Last week's Queen's Speech inevitably focused on Brexit. A lot of the subsequent media coverage highlighted the Conservative manifesto pledges that were missing: specific changes to the social care means-test; the means-testing of the Winter Fuel Allowance; and plans for new grammar schools. But councils will have noticed another notable absence: a Local Government Finance Bill. With the 2016/17 Bill failing to pass before the election, where does this leave reforms to the local government finance system?
First up, there is legally no reason why the Fair Funding Review cannot go ahead as planned: changes to the formulas and methods used to assess councils' funding needs are allowed under existing legislation. But that does not mean the fallout from the election will not affect the review. Politically, delivering it was always going to be difficult. Because it will leave the overall quantum of funding unchanged, gains from the review for one council mean losses for another. And it's a fair bet that those councils losing will make more of a noise than those gaining, some of whom may think they are still relatively under-funded and should have gained even more. A weakened government may feel less able to rock the boat and create lots of angry losers (and ungrateful winners). So what could it do?
It could try to find extra money to boost the overall quantum of funding for local government: benefitting winners and losers alike. Talk of the ‘end of austerity' might make this possible, but there will be many calls for additional funding – not least the NHS. It's also not yet clear what impact Brexit will have on available revenues.

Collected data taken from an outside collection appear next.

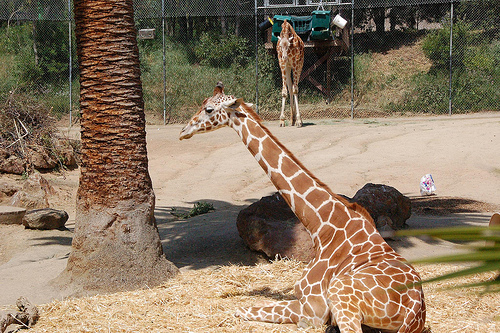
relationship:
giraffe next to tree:
[176, 78, 433, 326] [70, 2, 180, 306]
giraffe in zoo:
[176, 78, 433, 326] [5, 4, 499, 329]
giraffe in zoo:
[273, 18, 312, 129] [5, 4, 499, 329]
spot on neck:
[260, 134, 283, 174] [233, 108, 357, 240]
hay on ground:
[30, 253, 496, 331] [13, 110, 497, 318]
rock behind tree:
[18, 208, 69, 234] [70, 2, 180, 306]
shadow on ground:
[39, 183, 494, 305] [13, 110, 497, 318]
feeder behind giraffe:
[271, 11, 336, 46] [273, 18, 312, 129]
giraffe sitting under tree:
[176, 78, 433, 326] [70, 2, 180, 306]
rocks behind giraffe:
[239, 172, 411, 268] [176, 78, 433, 326]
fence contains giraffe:
[2, 1, 500, 127] [176, 78, 433, 326]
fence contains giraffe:
[2, 1, 500, 127] [273, 18, 312, 129]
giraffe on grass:
[176, 78, 433, 326] [43, 212, 500, 323]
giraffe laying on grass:
[176, 78, 433, 326] [43, 212, 500, 323]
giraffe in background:
[273, 18, 312, 129] [6, 7, 499, 231]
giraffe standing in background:
[273, 18, 312, 129] [6, 7, 499, 231]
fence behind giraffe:
[2, 1, 500, 127] [273, 18, 312, 129]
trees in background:
[7, 17, 500, 134] [6, 7, 499, 231]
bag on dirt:
[422, 177, 438, 196] [8, 105, 488, 266]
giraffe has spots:
[176, 78, 433, 326] [232, 116, 411, 316]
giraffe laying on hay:
[176, 78, 433, 326] [30, 253, 496, 331]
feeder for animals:
[257, 13, 336, 52] [174, 18, 432, 328]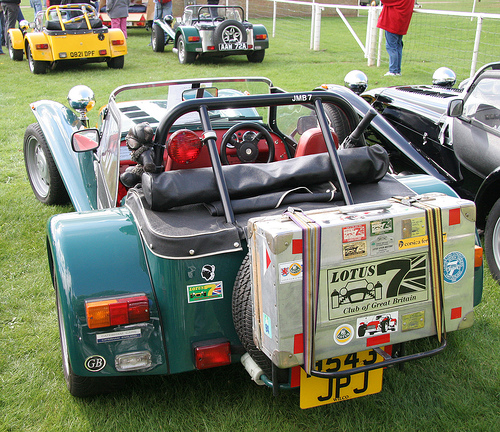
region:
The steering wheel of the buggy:
[208, 127, 278, 167]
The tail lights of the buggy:
[77, 292, 165, 326]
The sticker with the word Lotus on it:
[325, 268, 434, 313]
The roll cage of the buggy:
[131, 86, 453, 226]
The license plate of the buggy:
[302, 341, 372, 401]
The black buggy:
[337, 70, 497, 280]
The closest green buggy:
[9, 67, 496, 417]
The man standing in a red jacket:
[377, 3, 407, 81]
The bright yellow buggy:
[5, 0, 129, 70]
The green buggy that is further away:
[149, 8, 271, 66]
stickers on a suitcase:
[259, 212, 486, 346]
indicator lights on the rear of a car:
[83, 295, 154, 334]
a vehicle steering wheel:
[217, 123, 278, 172]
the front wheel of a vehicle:
[19, 123, 59, 204]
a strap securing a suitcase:
[285, 202, 326, 382]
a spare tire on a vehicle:
[222, 248, 269, 354]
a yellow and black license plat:
[295, 346, 397, 399]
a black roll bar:
[150, 87, 375, 217]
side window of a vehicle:
[90, 108, 126, 194]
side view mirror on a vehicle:
[70, 130, 102, 154]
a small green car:
[21, 73, 485, 407]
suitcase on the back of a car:
[251, 192, 477, 366]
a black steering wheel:
[217, 120, 275, 166]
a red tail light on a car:
[193, 343, 234, 367]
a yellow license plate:
[299, 353, 384, 408]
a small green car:
[151, 4, 268, 66]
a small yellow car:
[8, 4, 125, 71]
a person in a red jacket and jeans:
[378, 1, 415, 78]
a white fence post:
[308, 2, 323, 46]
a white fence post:
[269, 1, 278, 35]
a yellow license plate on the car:
[297, 346, 382, 401]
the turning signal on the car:
[85, 290, 145, 315]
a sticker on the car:
[185, 280, 221, 300]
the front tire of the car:
[20, 121, 60, 198]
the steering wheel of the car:
[219, 120, 275, 162]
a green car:
[19, 78, 484, 398]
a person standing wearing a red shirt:
[374, 2, 418, 77]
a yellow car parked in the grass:
[5, 5, 129, 69]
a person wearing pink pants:
[106, 1, 131, 38]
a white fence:
[403, 9, 499, 74]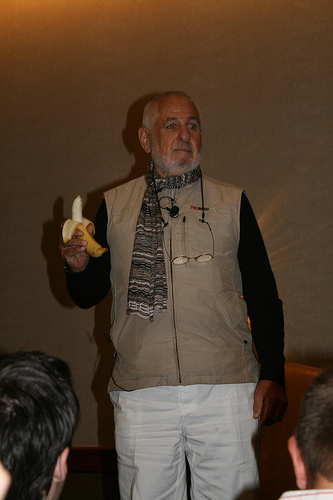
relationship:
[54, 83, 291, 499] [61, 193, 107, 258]
man standing with banana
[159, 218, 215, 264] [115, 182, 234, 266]
glasses resting on chest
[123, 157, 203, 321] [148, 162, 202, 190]
scarf around neck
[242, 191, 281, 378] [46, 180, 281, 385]
slleves of man shirt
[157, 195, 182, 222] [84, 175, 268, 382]
microphone clipped to jacket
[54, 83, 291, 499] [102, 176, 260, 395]
man wearing jacket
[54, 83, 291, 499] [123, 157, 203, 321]
man wearing scarf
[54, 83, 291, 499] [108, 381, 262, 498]
man wearing pants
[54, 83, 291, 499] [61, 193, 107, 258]
man holding banana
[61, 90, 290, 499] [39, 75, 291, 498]
man holds banana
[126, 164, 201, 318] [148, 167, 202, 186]
scarf on neck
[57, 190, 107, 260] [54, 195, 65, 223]
banana has shadow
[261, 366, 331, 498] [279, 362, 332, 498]
man has head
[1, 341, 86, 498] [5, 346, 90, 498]
man has head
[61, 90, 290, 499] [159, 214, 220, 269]
man has glasses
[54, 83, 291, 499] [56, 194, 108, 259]
man holds banana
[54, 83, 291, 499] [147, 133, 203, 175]
man has facial hair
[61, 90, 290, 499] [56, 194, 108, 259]
man holding banana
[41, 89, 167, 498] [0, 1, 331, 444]
shadow of man and banana on wall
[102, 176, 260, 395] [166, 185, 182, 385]
jacket with front zipper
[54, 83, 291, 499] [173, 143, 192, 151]
man has moustache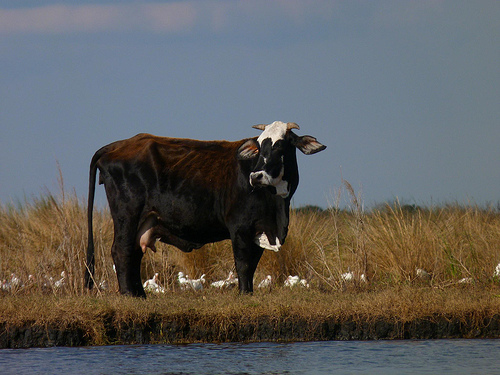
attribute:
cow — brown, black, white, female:
[83, 122, 329, 301]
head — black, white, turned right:
[242, 121, 327, 186]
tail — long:
[83, 145, 99, 294]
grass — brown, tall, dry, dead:
[0, 199, 499, 343]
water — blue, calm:
[6, 343, 498, 374]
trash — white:
[260, 275, 311, 294]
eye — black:
[274, 142, 289, 152]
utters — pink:
[132, 222, 159, 260]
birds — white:
[146, 269, 239, 300]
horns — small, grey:
[248, 117, 301, 132]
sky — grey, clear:
[1, 6, 497, 204]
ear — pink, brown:
[233, 137, 261, 164]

For less money, the Government could instead target money at the losers by introducing a transitional protection scheme, limiting the scale of year-on-year funding cuts (perhaps to a cash-terms freeze, as is typical for transitional protection schemes for people impacted by benefits reforms). Or it could rely on damping mechanisms, slowly phasing in the gains for winning councils to pay for a slow phase-in of the losses for losing councils. But while damping was always going to be a part of the Fair Funding Review – large overnight changes in funding can be difficult to deal with, for winners as well as losers – if taken too far it would call the entire exercise into question, and risk pleasing no-one.
Things are more complex for the move to 100% business rates retention. The government could go ahead with the headline policy itself: it is already piloting 100% retention, without new legislation, after all. But a host of changes planned alongside 100% retention do require legislation. Councils would probably be happy to see the back of some of these – such as giving the Government the power to mandate and dissolve pooling arrangements. But they may be less happy about being unable to reduce the business rates multiplier, introduce property-owner business improvement districts (BIDs), or, in the case of mayoral combined authorities, levy an infrastructure supplement.

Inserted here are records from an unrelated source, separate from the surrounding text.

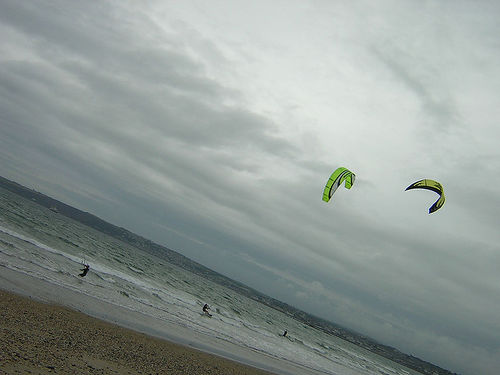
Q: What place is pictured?
A: It is an ocean.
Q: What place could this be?
A: It is an ocean.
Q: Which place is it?
A: It is an ocean.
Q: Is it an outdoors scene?
A: Yes, it is outdoors.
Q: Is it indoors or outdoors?
A: It is outdoors.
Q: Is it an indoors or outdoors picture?
A: It is outdoors.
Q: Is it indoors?
A: No, it is outdoors.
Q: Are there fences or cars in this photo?
A: No, there are no cars or fences.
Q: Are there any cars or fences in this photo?
A: No, there are no cars or fences.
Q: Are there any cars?
A: No, there are no cars.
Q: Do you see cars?
A: No, there are no cars.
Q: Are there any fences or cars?
A: No, there are no cars or fences.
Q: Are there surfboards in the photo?
A: No, there are no surfboards.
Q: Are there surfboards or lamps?
A: No, there are no surfboards or lamps.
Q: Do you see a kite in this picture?
A: Yes, there is a kite.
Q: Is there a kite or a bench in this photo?
A: Yes, there is a kite.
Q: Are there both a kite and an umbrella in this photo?
A: No, there is a kite but no umbrellas.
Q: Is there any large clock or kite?
A: Yes, there is a large kite.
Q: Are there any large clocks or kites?
A: Yes, there is a large kite.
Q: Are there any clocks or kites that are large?
A: Yes, the kite is large.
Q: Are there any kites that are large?
A: Yes, there is a large kite.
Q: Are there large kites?
A: Yes, there is a large kite.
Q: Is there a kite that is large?
A: Yes, there is a kite that is large.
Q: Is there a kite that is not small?
A: Yes, there is a large kite.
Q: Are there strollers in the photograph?
A: No, there are no strollers.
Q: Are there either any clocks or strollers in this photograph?
A: No, there are no strollers or clocks.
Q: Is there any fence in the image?
A: No, there are no fences.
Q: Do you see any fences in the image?
A: No, there are no fences.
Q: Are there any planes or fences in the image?
A: No, there are no fences or planes.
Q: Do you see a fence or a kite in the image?
A: Yes, there is a kite.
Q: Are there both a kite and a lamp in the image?
A: No, there is a kite but no lamps.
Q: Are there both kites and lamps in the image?
A: No, there is a kite but no lamps.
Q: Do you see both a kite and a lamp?
A: No, there is a kite but no lamps.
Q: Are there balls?
A: No, there are no balls.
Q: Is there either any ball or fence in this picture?
A: No, there are no balls or fences.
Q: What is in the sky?
A: The kite is in the sky.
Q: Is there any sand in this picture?
A: Yes, there is sand.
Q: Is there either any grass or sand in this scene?
A: Yes, there is sand.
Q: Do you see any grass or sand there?
A: Yes, there is sand.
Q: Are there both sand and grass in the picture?
A: No, there is sand but no grass.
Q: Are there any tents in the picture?
A: No, there are no tents.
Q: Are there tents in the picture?
A: No, there are no tents.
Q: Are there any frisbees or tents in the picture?
A: No, there are no tents or frisbees.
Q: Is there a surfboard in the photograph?
A: No, there are no surfboards.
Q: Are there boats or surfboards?
A: No, there are no surfboards or boats.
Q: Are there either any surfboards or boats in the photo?
A: No, there are no surfboards or boats.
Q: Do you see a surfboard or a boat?
A: No, there are no surfboards or boats.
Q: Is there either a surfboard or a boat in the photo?
A: No, there are no surfboards or boats.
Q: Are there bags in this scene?
A: No, there are no bags.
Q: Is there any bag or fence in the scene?
A: No, there are no bags or fences.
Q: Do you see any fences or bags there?
A: No, there are no bags or fences.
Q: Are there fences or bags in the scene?
A: No, there are no bags or fences.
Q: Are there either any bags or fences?
A: No, there are no bags or fences.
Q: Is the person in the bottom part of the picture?
A: Yes, the person is in the bottom of the image.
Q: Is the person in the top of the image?
A: No, the person is in the bottom of the image.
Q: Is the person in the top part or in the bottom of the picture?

One of the biggest complaints councils have with the existing partial business rates retention scheme is the risk resulting from appeals against VOA valuations. IFS research has shown appeals have had markedly different impacts on revenues in different parts of the country, so plans to compensate councils for revenue losses as a result of backdated appeals under the 100% retention scheme, would have sensibly insulated councils from a big risk outside of their control. However, it is unclear whether the necessary compensation payments could be made without new legislation: provisions for such payments were set out in the 2016–17 Local Government Finance Bill.
If it is not, councils will have to ask whether they want 100% business rates retention, if that means 100% of the risk associated with appeals. Central government should also ask whether a move to 100% retention makes sense in such circumstances.
If there is a pause, there is a silver lining: a chance for a broader re-think of local government finance and the balance of responsibilities between central and local government. Is retention of the remainder of business rates the right new revenue stream for councils or should they receive a portion of local income tax revenues instead? Should we be focusing on the structure of business rates (and for that matter council tax) rather than the allocation of revenues? Is it sensible to fund an area like adult social care, with rising demand and increasing political pressure for more generous and more consistent service standards, from constrained and varying sources of revenue like local taxes?
So the Queen's Speech poses more questions for local government finance than it answers. And in-depth debate and analysis remains as important as ever.